Imagine the surprise of discovering that the best solution for catering companies to manage food inflation is the one their customers actually want.

For a key demographic – Millennials and GenZers – it’s an even more attractive offer. Our research found that 60% of them would be willing to make slightly different food choices if it reduced the environmental footprint of what they ate or helped fight climate change. Just under half of older consumers (above millennials) said the same.

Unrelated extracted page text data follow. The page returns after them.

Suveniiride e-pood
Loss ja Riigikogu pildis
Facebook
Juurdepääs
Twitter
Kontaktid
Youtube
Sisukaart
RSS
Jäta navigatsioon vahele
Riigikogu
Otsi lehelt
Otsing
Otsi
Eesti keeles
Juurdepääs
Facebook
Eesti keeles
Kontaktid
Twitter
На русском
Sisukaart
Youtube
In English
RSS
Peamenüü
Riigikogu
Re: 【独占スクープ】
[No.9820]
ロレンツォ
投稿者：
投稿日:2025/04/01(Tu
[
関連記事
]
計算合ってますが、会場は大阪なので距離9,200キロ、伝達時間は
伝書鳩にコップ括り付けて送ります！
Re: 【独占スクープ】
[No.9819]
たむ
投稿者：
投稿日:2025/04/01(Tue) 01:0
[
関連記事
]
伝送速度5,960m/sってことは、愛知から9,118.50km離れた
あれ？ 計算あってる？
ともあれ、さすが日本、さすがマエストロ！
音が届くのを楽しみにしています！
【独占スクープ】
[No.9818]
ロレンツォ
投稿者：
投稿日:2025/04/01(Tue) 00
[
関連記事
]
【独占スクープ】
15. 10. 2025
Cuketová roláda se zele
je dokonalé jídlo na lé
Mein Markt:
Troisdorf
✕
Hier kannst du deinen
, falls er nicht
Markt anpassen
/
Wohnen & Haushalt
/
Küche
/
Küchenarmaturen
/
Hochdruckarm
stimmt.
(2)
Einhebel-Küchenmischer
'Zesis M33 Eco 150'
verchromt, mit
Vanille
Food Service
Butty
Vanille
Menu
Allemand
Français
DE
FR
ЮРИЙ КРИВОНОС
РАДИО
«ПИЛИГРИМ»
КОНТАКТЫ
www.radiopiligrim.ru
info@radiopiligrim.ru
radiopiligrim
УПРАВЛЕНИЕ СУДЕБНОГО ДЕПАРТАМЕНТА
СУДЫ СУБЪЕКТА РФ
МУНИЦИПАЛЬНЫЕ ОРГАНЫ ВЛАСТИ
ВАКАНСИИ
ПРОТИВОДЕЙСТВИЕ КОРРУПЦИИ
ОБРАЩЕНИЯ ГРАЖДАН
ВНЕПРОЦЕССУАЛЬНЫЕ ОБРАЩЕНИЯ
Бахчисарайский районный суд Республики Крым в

This may explain why a few restaurant companies have started changing their recipes — a culinary strategy — rather than cutting ounces.

Del Taco (JACK) Epic Burritos from Jack in the Box now feature crinkle-cut fries as a topping in their epic one-pound burritos. Noodles and Co. (NDLS) is now launching a high-protein offering that includes high-protein, low-carb noodles, but no more meat, chicken or shrimp. Wendy’s also surprised the market by introducing strawberry salad as a limited-time summer menu option, rather than a sandwich or burger, which offers a much larger meal with the same protein as a single chicken sandwich. . The promotional photos look delicious. But as one of Wendy’s photographers reminded us, publicity shots can be deceiving.

what looks good

There is no clear winner yet, just examples of good tactical moves. For now, this is not good news for investors, as food inflation ignores supply chain strategies and business models.

But as the restaurant industry continues to navigate an unprecedented business environment, culinary innovation and emphasizing the role of the chef seem like the best approach. Just as over the past two centuries, the fundamental questions of what is available, what looks good and what we can afford can all guide our choices if catering companies can make them fast enough before the next shoe falls.

With summer now upon us and temperatures as hot as inflation, these are the same questions I’ll be asking when figuring out what to throw on the grill this weekend.

The views and opinions expressed herein are the views and opinions of the author and do not necessarily reflect those of Nasdaq, Inc.